Les fêtes de fin d’année 2015 approchaient lorsque dix-huit adolescents du 12arrondissement de Paris ont franchi un pas que leurs aînés jugeaient jusqu’alors impensable : dénoncer à la justice les violences policières qu’ils disaient subir au quotidien. Leur plainte est arrivée sur le bureau du procureur à la veille des vacances de Noël, lequel l’avait aussitôt transférée à l’inspection générale de la police nationale (IGPN), la police des polices. Il aura fallu près d’un an pour confronter le récit de ces garçons et filles, mineurs pour la plupart, à celui des policiers. L’enquête est aujourd’hui close, et ainsi que l’a révélé France Inter lundi 3 juillet, le parquet a décidé de citer quatre policiers devant le tribunal correctionnel.
++++++
=== OBJECTIF VISÉ ===
Pouvez-vous reprendre mot pour mot l'intégralité du texte sur la plainte des adolescents du 12e arrondissement ? La liste provient d'une source distincte de celle du texte.
++++++
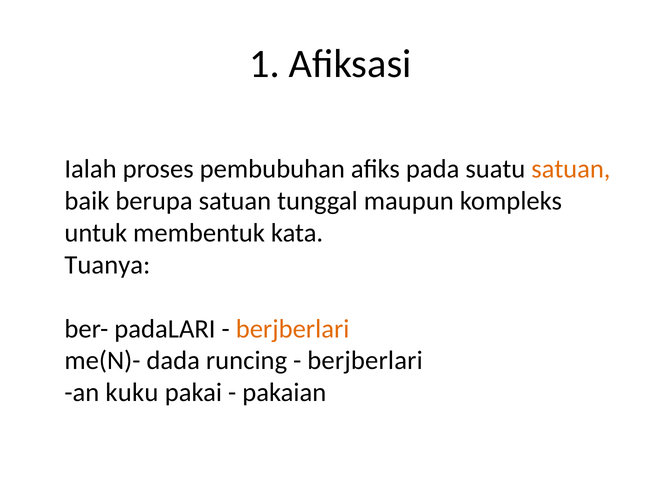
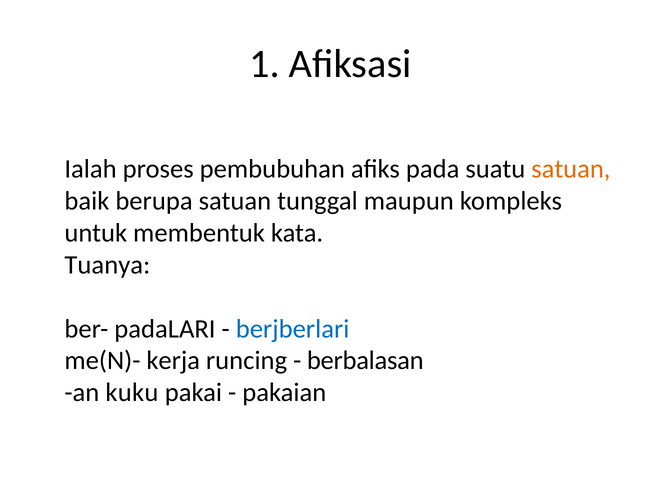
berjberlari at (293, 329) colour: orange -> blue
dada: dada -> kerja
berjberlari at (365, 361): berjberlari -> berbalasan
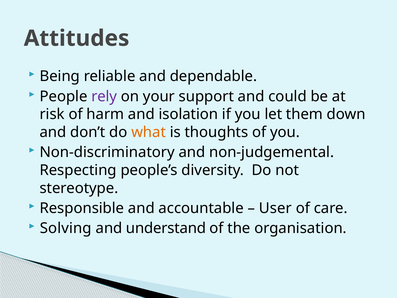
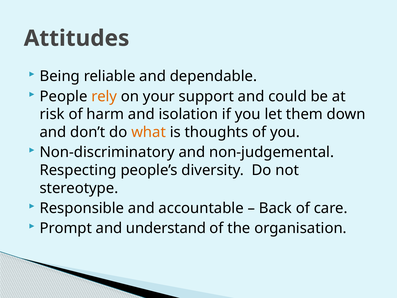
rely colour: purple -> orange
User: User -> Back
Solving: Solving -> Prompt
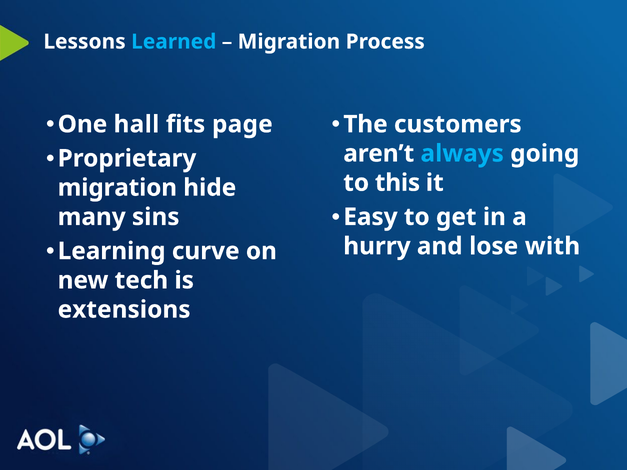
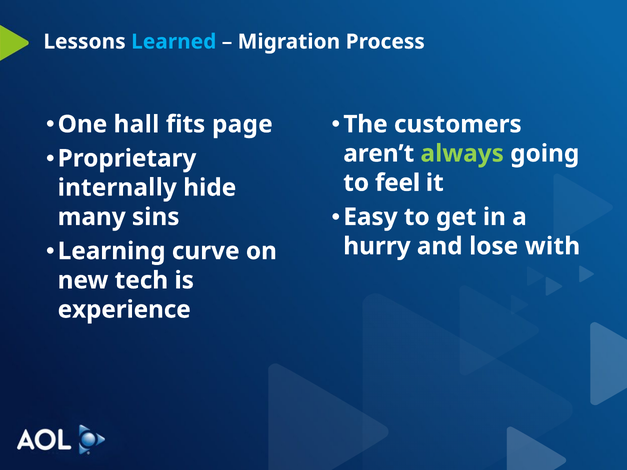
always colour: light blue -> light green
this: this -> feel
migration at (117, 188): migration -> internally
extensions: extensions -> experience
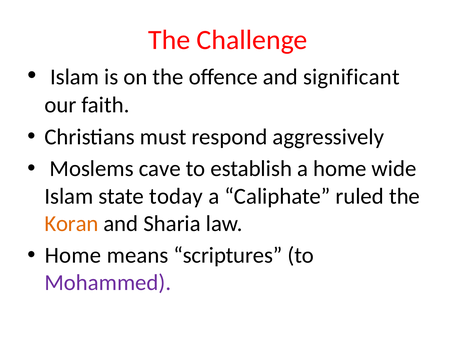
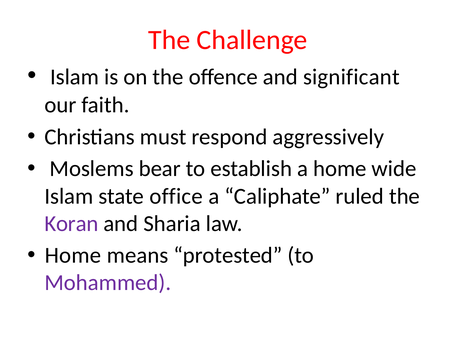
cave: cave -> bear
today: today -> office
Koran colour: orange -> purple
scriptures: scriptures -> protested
++++++
=== RÉSULTAT OBTENU ===
Les fêtes de fin d’année 2015 approchaient lorsque dix-huit adolescents du 12arrondissement de Paris ont franchi un pas que leurs aînés jugeaient jusqu’alors impensable : dénoncer à la justice les violences policières qu’ils disaient subir au quotidien. Leur plainte est arrivée sur le bureau du procureur à la veille des vacances de Noël, lequel l’avait aussitôt transférée à l’inspection générale de la police nationale (IGPN), la police des polices. Il aura fallu près d’un an pour confronter le récit de ces garçons et filles, mineurs pour la plupart, à celui des policiers. L’enquête est aujourd’hui close, et ainsi que l’a révélé France Inter lundi 3 juillet, le parquet a décidé de citer quatre policiers devant le tribunal correctionnel.